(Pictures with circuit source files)

================================

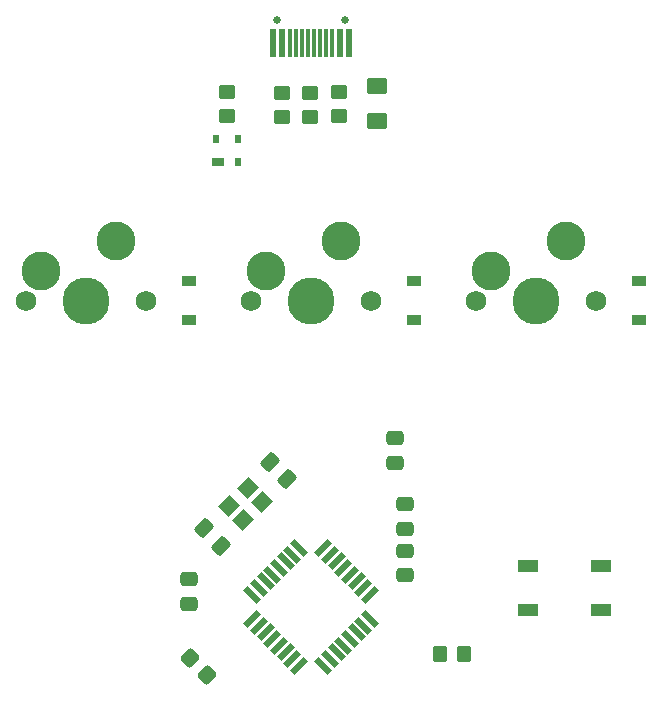
<source format=gbr>
%TF.GenerationSoftware,KiCad,Pcbnew,6.0.9*%
%TF.CreationDate,2022-12-09T21:33:21+01:00*%
%TF.ProjectId,rOxpad,724f7870-6164-42e6-9b69-6361645f7063,rev?*%
%TF.SameCoordinates,Original*%
%TF.FileFunction,Soldermask,Top*%
%TF.FilePolarity,Negative*%
%FSLAX46Y46*%
G04 Gerber Fmt 4.6, Leading zero omitted, Abs format (unit mm)*
G04 Created by KiCad (PCBNEW 6.0.9) date 2022-12-09 21:33:21*
%MOMM*%
%LPD*%
G01*
G04 APERTURE LIST*
G04 Aperture macros list*
%AMRoundRect*
0 Rectangle with rounded corners*
0 $1 Rounding radius*
0 $2 $3 $4 $5 $6 $7 $8 $9 X,Y pos of 4 corners*
0 Add a 4 corners polygon primitive as box body*
4,1,4,$2,$3,$4,$5,$6,$7,$8,$9,$2,$3,0*
0 Add four circle primitives for the rounded corners*
1,1,$1+$1,$2,$3*
1,1,$1+$1,$4,$5*
1,1,$1+$1,$6,$7*
1,1,$1+$1,$8,$9*
0 Add four rect primitives between the rounded corners*
20,1,$1+$1,$2,$3,$4,$5,0*
20,1,$1+$1,$4,$5,$6,$7,0*
20,1,$1+$1,$6,$7,$8,$9,0*
20,1,$1+$1,$8,$9,$2,$3,0*%
%AMRotRect*
0 Rectangle, with rotation*
0 The origin of the aperture is its center*
0 $1 length*
0 $2 width*
0 $3 Rotation angle, in degrees counterclockwise*
0 Add horizontal line*
21,1,$1,$2,0,0,$3*%
G04 Aperture macros list end*
%ADD10R,1.800000X1.100000*%
%ADD11RoundRect,0.250000X-0.450000X0.350000X-0.450000X-0.350000X0.450000X-0.350000X0.450000X0.350000X0*%
%ADD12R,1.200000X0.900000*%
%ADD13RoundRect,0.250000X0.475000X-0.337500X0.475000X0.337500X-0.475000X0.337500X-0.475000X-0.337500X0*%
%ADD14RoundRect,0.250000X-0.574524X-0.097227X-0.097227X-0.574524X0.574524X0.097227X0.097227X0.574524X0*%
%ADD15RoundRect,0.250000X0.350000X0.450000X-0.350000X0.450000X-0.350000X-0.450000X0.350000X-0.450000X0*%
%ADD16RoundRect,0.250000X0.565685X0.070711X0.070711X0.565685X-0.565685X-0.070711X-0.070711X-0.565685X0*%
%ADD17RotRect,1.400000X1.200000X225.000000*%
%ADD18R,1.000000X0.700000*%
%ADD19R,0.600000X0.700000*%
%ADD20RoundRect,0.250000X-0.475000X0.337500X-0.475000X-0.337500X0.475000X-0.337500X0.475000X0.337500X0*%
%ADD21RotRect,1.600000X0.550000X315.000000*%
%ADD22RotRect,1.600000X0.550000X45.000000*%
%ADD23RoundRect,0.250000X0.574524X0.097227X0.097227X0.574524X-0.574524X-0.097227X-0.097227X-0.574524X0*%
%ADD24RoundRect,0.250001X-0.624999X0.462499X-0.624999X-0.462499X0.624999X-0.462499X0.624999X0.462499X0*%
%ADD25C,0.650000*%
%ADD26R,0.600000X2.450000*%
%ADD27R,0.300000X2.450000*%
%ADD28C,3.987800*%
%ADD29C,1.750000*%
%ADD30C,3.300000*%
G04 APERTURE END LIST*
D10*
%TO.C,SW1*%
X131687500Y-115093750D03*
X125487500Y-111393750D03*
X131687500Y-111393750D03*
X125487500Y-115093750D03*
%TD*%
D11*
%TO.C,R6*%
X100012500Y-71231250D03*
X100012500Y-73231250D03*
%TD*%
D12*
%TO.C,D2*%
X115887500Y-90550000D03*
X115887500Y-87250000D03*
%TD*%
D13*
%TO.C,C1*%
X115093750Y-112162500D03*
X115093750Y-110087500D03*
%TD*%
D14*
%TO.C,C3*%
X98060047Y-108172707D03*
X99527293Y-109639953D03*
%TD*%
D15*
%TO.C,R3*%
X120062500Y-118800000D03*
X118062500Y-118800000D03*
%TD*%
D16*
%TO.C,R4*%
X98338357Y-120563357D03*
X96924143Y-119149143D03*
%TD*%
D11*
%TO.C,R2*%
X107080016Y-71307483D03*
X107080016Y-73307483D03*
%TD*%
D17*
%TO.C,Y1*%
X101776777Y-104721142D03*
X100221142Y-106276777D03*
X101423223Y-107478858D03*
X102978858Y-105923223D03*
%TD*%
D12*
%TO.C,D1*%
X96837500Y-90550000D03*
X96837500Y-87250000D03*
%TD*%
D11*
%TO.C,R1*%
X104698766Y-71307483D03*
X104698766Y-73307483D03*
%TD*%
D18*
%TO.C,U2*%
X99262500Y-77200000D03*
D19*
X100962500Y-77200000D03*
X100962500Y-75200000D03*
X99062500Y-75200000D03*
%TD*%
D20*
%TO.C,C7*%
X114300000Y-100562500D03*
X114300000Y-102637500D03*
%TD*%
D21*
%TO.C,U1*%
X106130945Y-109846147D03*
X105565260Y-110411833D03*
X104999574Y-110977518D03*
X104433889Y-111543203D03*
X103868203Y-112108889D03*
X103302518Y-112674574D03*
X102736833Y-113240260D03*
X102171147Y-113805945D03*
D22*
X102171147Y-115856555D03*
X102736833Y-116422240D03*
X103302518Y-116987926D03*
X103868203Y-117553611D03*
X104433889Y-118119297D03*
X104999574Y-118684982D03*
X105565260Y-119250667D03*
X106130945Y-119816353D03*
D21*
X108181555Y-119816353D03*
X108747240Y-119250667D03*
X109312926Y-118684982D03*
X109878611Y-118119297D03*
X110444297Y-117553611D03*
X111009982Y-116987926D03*
X111575667Y-116422240D03*
X112141353Y-115856555D03*
D22*
X112141353Y-113805945D03*
X111575667Y-113240260D03*
X111009982Y-112674574D03*
X110444297Y-112108889D03*
X109878611Y-111543203D03*
X109312926Y-110977518D03*
X108747240Y-110411833D03*
X108181555Y-109846147D03*
%TD*%
D13*
%TO.C,C4*%
X96837500Y-114543750D03*
X96837500Y-112468750D03*
%TD*%
D12*
%TO.C,D3*%
X134937500Y-90550000D03*
X134937500Y-87250000D03*
%TD*%
D23*
%TO.C,C2*%
X105139953Y-104027293D03*
X103672707Y-102560047D03*
%TD*%
D11*
%TO.C,R5*%
X109537500Y-71231250D03*
X109537500Y-73231250D03*
%TD*%
D24*
%TO.C,F1*%
X112712500Y-70743750D03*
X112712500Y-73718750D03*
%TD*%
D20*
%TO.C,C5*%
X115093750Y-106118750D03*
X115093750Y-108193750D03*
%TD*%
D25*
%TO.C,USB1*%
X104266250Y-65165000D03*
X110046250Y-65165000D03*
D26*
X110381250Y-67110000D03*
X109606250Y-67110000D03*
D27*
X108906250Y-67110000D03*
X108406250Y-67110000D03*
X107906250Y-67110000D03*
X107406250Y-67110000D03*
X106906250Y-67110000D03*
X106406250Y-67110000D03*
X105906250Y-67110000D03*
X105406250Y-67110000D03*
D26*
X104706250Y-67110000D03*
X103931250Y-67110000D03*
%TD*%
D28*
%TO.C,MX3*%
X126206250Y-88900000D03*
D29*
X121126250Y-88900000D03*
X131286250Y-88900000D03*
D30*
X122396250Y-86360000D03*
X128746250Y-83820000D03*
%TD*%
D29*
%TO.C,MX2*%
X112236250Y-88900000D03*
X102076250Y-88900000D03*
D28*
X107156250Y-88900000D03*
D30*
X103346250Y-86360000D03*
X109696250Y-83820000D03*
%TD*%
D29*
%TO.C,MX1*%
X93186250Y-88900000D03*
X83026250Y-88900000D03*
D28*
X88106250Y-88900000D03*
D30*
X84296250Y-86360000D03*
X90646250Y-83820000D03*
%TD*%
M02*

</source>
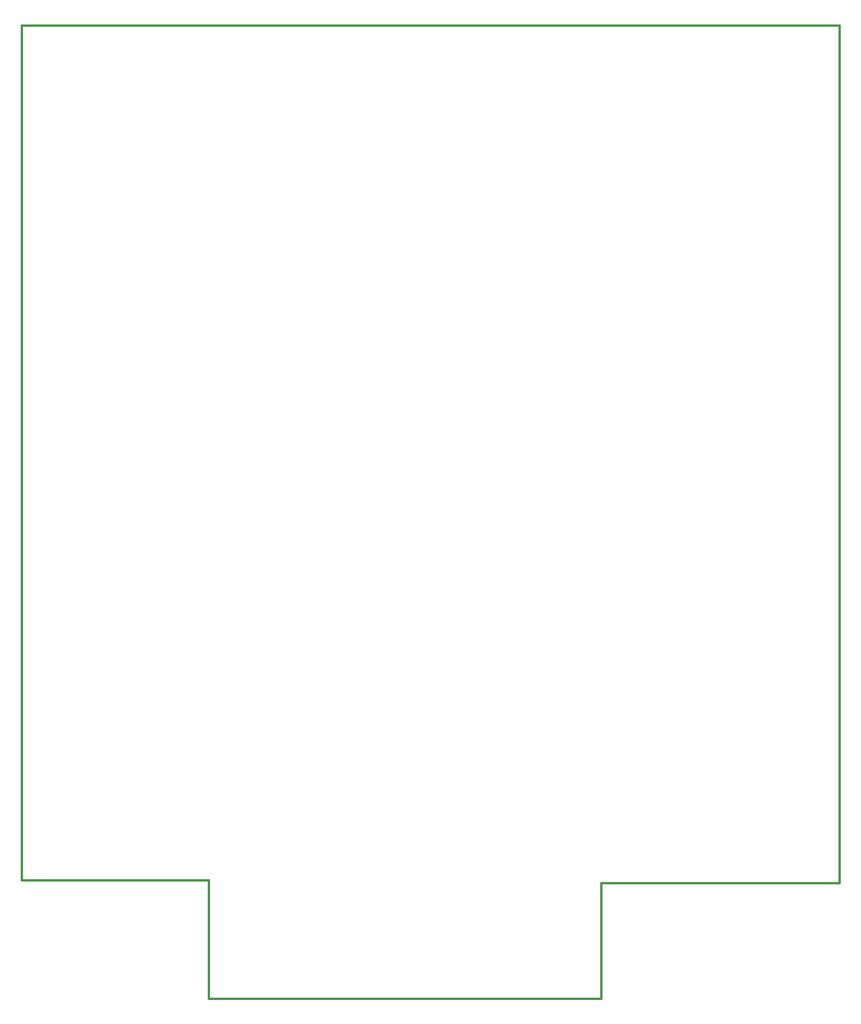
<source format=gm1>
G04 Layer_Color=16711935*
%FSLAX25Y25*%
%MOIN*%
G70*
G01*
G75*
%ADD19C,0.01500*%
D19*
X853000Y623600D02*
Y1231500D01*
X684200Y623600D02*
X853000D01*
X684200Y541500D02*
Y623600D01*
X405800Y541500D02*
X684200D01*
X405800D02*
Y625400D01*
X273000D02*
X405800D01*
X273000D02*
Y1231500D01*
X853000D01*
M02*

</source>
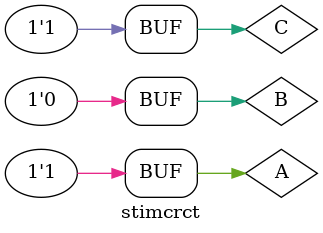
<source format=v>
`include "mux2tol_gate.v"
`timescale 1ns/1ps
module stimcrct;
reg A,B,C;
wire x;
mux2tol_gate HA1(A,B,C,x);
initial 
begin 
A= 1'b0; B=1'b0; C=1'b0;
$monitor(,$time,"a=%b,b=%b,c=%b, f=%b",A,B,C,x);
#100 A=1'b1; B=1'b0; C=1'b1;
end
endmodule

</source>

================================

What is expected
Work out how many lines in the data contain "Rectangle" and state that number with nothing added.

Solution for this problem
2